Task instructions | Scan the entries below, and for each line that includes the word "Shop", make a copy.

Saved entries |
--

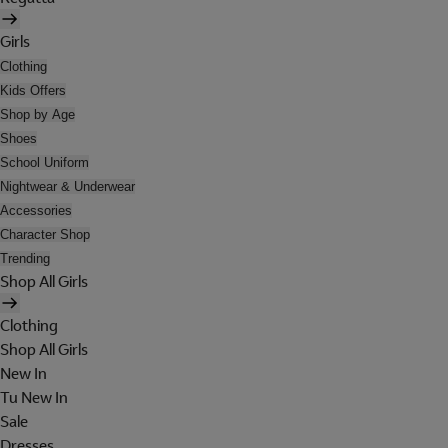
Girls
Clothing
Kids Offers
Shop by Age
Shoes
School Uniform
Nightwear & Underwear
Accessories
Character Shop
Trending
Shop All Girls
Clothing
Shop All Girls
New In
Tu New In
Sale
Dresses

--

Exercise response |
Shop by Age
Character Shop
Shop All Girls
Shop All Girls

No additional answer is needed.